Tuesday, September 1, 2009

The Enigma of a Code Breaker

Ever since watching documentaries as a kid about World War 2, I have always been fascinated about that war. It was a time of great strength, fear, waste, and invention. War is never a good thing, but as a kid I watched in fascination and awe of what people did for God, Family and Country.

As the childhood fascination of war disappeared, the inventions are what kept my interest. This was a time of great technical advances. As my career moved to computers again, I found a new fascination with WWII.

The Enigma machines captured my interest, both their use and effect in the war as well as the efforts made to break the codes by the Allies. It was an interesting machine, but my true fascination with the subject grew when I learned about Bletchley Park and Alan Turing.

From the CNN article - "Turing was best known for inventing the Bombe, a code-breaking machine that deciphered messages encoded by German Enigma machines during World War II.
The messages provided the Allies with crucial information from the British government's code-breaking headquarters in Bletchley Park where Turing worked full-time during the war.
He was considered a mathematical genius and went on to develop the Turing machine, a theory that automatic computation cannot solve all mathematical problems, which is considered the basis of modern computing."

When I first of Turing I wondered why I had not heard of him before.

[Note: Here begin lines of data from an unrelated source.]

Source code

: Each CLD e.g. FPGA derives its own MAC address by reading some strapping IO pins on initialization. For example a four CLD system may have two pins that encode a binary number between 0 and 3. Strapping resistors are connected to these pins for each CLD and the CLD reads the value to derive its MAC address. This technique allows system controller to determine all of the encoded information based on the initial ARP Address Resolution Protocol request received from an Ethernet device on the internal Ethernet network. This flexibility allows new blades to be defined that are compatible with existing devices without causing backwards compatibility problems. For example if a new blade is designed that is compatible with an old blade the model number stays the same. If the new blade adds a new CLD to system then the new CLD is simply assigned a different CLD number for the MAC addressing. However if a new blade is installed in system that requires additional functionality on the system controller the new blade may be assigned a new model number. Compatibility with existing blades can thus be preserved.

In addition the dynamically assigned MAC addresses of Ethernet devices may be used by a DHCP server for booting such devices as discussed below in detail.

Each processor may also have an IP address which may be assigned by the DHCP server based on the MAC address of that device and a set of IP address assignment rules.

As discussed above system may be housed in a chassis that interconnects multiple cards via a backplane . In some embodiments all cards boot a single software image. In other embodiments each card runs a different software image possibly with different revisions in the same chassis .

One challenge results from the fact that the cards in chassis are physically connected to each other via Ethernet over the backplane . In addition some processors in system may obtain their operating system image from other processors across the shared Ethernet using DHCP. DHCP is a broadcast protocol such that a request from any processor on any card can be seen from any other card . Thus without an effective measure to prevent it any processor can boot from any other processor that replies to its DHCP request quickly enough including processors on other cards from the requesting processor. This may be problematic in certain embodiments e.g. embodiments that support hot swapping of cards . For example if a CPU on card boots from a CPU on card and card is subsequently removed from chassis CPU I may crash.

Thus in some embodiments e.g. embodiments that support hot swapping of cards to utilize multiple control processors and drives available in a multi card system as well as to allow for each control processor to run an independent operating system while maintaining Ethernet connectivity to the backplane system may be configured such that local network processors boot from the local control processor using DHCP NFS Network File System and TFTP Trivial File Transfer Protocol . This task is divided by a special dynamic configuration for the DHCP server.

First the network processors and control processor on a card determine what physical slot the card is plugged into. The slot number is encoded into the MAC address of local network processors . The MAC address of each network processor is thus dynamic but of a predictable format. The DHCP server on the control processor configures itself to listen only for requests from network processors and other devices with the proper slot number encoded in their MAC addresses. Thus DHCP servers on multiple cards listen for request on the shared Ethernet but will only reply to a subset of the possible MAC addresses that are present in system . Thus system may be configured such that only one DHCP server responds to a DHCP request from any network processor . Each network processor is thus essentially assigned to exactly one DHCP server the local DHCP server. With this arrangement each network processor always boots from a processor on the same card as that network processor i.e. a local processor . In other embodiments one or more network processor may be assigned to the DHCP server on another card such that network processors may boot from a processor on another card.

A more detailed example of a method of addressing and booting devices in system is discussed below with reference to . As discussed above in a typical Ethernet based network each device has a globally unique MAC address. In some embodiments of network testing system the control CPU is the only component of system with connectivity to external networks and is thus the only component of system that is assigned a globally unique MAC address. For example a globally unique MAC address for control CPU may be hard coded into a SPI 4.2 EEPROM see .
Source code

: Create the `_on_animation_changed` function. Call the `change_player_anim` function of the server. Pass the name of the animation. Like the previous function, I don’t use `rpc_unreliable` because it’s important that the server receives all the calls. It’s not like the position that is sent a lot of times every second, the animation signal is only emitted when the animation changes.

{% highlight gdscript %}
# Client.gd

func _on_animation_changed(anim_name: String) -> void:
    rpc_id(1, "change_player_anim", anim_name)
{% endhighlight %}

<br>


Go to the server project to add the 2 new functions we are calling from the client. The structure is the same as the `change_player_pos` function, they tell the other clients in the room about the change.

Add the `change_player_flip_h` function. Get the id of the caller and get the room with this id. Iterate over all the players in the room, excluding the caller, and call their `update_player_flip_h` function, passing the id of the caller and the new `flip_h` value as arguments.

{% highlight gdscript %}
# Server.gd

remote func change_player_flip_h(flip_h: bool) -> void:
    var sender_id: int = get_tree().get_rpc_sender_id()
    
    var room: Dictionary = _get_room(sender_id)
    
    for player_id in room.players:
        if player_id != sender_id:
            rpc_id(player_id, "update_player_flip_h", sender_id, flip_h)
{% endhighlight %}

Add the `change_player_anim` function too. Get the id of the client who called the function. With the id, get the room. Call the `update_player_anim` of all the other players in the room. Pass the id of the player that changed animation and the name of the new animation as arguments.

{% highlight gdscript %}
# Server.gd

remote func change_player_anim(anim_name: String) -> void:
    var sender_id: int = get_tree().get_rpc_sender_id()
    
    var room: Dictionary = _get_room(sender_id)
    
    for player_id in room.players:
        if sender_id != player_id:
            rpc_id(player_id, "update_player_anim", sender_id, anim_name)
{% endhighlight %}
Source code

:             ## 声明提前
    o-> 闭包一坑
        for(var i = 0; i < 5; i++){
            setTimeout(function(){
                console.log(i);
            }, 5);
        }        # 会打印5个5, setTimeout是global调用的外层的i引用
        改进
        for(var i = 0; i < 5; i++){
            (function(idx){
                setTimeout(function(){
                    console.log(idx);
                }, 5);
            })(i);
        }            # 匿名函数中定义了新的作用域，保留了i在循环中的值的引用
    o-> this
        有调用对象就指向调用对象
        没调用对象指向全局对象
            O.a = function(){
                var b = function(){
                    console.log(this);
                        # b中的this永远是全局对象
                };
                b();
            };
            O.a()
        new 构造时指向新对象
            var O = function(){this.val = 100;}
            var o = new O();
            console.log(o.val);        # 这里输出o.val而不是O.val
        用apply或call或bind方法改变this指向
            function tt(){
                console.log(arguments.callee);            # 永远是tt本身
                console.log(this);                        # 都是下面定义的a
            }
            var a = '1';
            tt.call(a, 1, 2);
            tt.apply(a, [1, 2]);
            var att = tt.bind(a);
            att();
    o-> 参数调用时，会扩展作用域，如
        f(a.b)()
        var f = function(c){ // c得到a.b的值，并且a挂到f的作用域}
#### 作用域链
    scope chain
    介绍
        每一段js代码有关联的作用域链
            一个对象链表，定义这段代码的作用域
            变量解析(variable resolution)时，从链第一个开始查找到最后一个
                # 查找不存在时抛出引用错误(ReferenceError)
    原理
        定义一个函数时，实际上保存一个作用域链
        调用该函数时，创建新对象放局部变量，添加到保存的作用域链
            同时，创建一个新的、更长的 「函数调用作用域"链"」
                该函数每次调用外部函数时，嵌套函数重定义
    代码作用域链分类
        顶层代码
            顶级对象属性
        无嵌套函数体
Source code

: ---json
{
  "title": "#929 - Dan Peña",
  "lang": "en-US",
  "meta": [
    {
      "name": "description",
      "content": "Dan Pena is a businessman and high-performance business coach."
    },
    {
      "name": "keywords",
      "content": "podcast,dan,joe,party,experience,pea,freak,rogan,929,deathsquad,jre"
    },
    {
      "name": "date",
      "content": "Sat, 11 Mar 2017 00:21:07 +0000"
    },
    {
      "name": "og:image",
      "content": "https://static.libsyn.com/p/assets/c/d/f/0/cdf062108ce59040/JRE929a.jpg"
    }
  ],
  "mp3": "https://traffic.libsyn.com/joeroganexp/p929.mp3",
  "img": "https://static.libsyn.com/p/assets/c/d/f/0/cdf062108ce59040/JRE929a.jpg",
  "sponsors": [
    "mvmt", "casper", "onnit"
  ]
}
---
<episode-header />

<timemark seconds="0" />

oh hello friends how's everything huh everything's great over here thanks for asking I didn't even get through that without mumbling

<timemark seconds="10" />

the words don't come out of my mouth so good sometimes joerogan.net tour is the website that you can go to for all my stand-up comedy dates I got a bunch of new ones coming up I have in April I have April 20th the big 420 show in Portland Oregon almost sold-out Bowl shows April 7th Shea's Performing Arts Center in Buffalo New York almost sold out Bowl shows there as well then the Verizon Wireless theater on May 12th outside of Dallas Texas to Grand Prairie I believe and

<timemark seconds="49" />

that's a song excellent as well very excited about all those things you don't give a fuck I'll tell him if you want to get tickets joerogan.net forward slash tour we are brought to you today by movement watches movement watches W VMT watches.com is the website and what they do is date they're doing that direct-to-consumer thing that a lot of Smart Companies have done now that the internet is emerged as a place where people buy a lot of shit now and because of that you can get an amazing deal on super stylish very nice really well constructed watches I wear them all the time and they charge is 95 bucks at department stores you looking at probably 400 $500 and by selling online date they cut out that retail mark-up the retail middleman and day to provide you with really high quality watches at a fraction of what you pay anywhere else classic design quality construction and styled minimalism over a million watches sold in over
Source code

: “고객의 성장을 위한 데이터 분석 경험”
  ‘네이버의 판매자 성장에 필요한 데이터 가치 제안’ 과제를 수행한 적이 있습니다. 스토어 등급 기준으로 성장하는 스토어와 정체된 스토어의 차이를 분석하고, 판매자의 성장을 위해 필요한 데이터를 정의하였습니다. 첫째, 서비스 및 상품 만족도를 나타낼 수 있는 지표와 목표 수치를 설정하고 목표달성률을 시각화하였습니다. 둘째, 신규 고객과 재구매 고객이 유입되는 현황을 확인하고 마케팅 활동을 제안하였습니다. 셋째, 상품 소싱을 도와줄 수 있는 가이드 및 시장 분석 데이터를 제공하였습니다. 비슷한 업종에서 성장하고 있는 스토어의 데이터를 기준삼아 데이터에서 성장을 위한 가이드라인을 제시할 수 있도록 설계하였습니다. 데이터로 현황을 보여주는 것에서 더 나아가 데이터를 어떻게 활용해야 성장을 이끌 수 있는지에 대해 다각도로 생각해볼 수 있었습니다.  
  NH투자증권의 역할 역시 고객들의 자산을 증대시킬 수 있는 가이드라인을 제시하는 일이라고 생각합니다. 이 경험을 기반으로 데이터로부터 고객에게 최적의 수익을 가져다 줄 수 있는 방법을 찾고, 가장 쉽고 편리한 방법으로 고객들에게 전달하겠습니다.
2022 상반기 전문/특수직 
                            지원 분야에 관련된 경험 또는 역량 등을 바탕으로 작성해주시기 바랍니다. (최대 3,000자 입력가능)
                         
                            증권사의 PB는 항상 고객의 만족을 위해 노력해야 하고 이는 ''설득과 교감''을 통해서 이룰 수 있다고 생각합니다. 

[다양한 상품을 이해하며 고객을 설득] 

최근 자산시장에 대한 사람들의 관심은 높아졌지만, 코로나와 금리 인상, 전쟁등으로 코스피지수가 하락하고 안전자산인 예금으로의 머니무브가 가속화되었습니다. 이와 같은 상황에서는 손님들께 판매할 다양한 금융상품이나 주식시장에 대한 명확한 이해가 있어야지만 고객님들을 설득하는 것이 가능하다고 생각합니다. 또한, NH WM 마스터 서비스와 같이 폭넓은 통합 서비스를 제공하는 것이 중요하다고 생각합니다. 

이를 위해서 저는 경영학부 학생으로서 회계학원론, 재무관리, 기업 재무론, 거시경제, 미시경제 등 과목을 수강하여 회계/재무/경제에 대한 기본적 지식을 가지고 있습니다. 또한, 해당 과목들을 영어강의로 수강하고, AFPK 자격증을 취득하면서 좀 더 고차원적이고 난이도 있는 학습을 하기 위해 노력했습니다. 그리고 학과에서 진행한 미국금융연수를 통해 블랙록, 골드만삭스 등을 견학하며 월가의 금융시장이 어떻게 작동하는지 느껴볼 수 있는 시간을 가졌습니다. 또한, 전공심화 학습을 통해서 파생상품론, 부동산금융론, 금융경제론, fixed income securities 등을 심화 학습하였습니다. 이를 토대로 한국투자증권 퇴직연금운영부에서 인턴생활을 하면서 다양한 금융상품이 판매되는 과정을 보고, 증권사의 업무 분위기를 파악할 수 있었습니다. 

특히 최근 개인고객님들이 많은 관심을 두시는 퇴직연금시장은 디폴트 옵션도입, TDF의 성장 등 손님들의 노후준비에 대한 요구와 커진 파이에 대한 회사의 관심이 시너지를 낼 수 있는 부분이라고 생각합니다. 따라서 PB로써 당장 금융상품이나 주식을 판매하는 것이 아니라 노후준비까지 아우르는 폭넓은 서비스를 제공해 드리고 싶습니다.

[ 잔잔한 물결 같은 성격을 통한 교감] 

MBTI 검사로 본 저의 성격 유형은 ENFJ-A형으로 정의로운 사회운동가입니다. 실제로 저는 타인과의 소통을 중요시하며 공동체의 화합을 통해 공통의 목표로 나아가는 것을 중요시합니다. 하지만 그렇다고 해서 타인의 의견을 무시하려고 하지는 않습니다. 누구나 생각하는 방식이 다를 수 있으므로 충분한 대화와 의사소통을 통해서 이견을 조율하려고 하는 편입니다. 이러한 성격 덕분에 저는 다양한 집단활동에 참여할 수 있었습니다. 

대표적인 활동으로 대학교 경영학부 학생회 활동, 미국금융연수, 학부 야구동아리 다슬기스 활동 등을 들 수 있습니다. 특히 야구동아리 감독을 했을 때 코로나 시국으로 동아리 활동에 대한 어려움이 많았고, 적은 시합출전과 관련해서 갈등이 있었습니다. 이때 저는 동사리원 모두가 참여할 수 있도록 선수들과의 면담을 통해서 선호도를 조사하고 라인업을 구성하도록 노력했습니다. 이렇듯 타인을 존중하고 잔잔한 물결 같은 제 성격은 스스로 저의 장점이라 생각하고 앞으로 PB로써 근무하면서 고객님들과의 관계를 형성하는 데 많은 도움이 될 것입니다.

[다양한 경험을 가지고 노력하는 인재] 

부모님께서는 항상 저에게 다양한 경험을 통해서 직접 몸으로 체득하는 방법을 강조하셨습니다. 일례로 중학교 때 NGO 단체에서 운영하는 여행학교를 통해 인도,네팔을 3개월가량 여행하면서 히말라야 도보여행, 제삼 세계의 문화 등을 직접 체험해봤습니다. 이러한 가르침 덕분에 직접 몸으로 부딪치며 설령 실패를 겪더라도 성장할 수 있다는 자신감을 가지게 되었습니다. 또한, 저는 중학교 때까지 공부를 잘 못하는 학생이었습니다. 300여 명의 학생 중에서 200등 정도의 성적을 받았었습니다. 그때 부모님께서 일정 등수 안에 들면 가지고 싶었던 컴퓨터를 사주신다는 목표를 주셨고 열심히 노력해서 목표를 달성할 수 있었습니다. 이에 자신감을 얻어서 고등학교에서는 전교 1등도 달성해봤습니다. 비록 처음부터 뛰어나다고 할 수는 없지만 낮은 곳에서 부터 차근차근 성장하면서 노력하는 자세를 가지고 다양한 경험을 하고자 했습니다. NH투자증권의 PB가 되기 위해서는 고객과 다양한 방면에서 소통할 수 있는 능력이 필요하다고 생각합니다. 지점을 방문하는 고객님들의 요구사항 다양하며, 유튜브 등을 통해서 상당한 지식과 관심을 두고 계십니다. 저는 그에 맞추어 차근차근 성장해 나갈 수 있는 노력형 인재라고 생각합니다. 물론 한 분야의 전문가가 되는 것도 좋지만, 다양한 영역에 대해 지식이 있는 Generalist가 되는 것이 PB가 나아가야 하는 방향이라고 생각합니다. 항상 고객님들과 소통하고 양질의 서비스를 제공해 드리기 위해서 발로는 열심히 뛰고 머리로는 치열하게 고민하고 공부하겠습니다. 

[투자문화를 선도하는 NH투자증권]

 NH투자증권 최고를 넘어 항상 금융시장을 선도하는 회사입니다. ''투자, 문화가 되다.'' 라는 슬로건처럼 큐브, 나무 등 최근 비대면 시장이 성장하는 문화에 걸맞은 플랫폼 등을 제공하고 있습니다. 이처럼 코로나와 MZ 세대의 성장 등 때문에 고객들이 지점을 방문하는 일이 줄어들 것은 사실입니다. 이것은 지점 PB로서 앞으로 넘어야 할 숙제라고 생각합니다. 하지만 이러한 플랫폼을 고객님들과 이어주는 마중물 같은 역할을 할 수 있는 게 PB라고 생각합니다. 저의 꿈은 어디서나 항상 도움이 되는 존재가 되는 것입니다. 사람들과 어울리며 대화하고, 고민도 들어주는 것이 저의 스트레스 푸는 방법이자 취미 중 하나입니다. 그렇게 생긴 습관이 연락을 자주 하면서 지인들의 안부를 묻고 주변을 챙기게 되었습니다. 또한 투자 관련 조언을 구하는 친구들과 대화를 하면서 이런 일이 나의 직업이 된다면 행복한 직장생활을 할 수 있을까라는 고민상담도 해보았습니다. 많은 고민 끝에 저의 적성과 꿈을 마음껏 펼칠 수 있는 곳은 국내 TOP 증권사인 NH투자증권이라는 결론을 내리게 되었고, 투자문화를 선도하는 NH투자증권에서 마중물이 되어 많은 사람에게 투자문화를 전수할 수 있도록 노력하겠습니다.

Then I learned he had committed suicide in 1954 at the age of 41. I thought that was the reason I had not heard of him, he had cut himself short. Then I saw a new documentary (and I wish I could remember the name of it) that made it all very clear.

At the end of the war, the code breakers of Bletchley Park destroyed everything: the documents about broken codes, one of the first computers that had been made to break the Enigma codes faster. The group disbanded to their civilian lives. Alan Turing, the mathematical genius that served his country so well, and built one of the first computers, was then prosecuted by his own government.

"Turing was subjected to chemical castration in 1952 after being found guilty of the charge of gross indecency for having a homosexual relationship, an illegal act at the time. He committed suicide two years later."

So what is the point to this rant? Well, first I hope Alan Turing gets the recognition and apology that he deserves. Second, I hope we can learn from history, and not persecute others for different lifestyles and beliefs. Third, well that is my own selfish reason and that is simply to vent.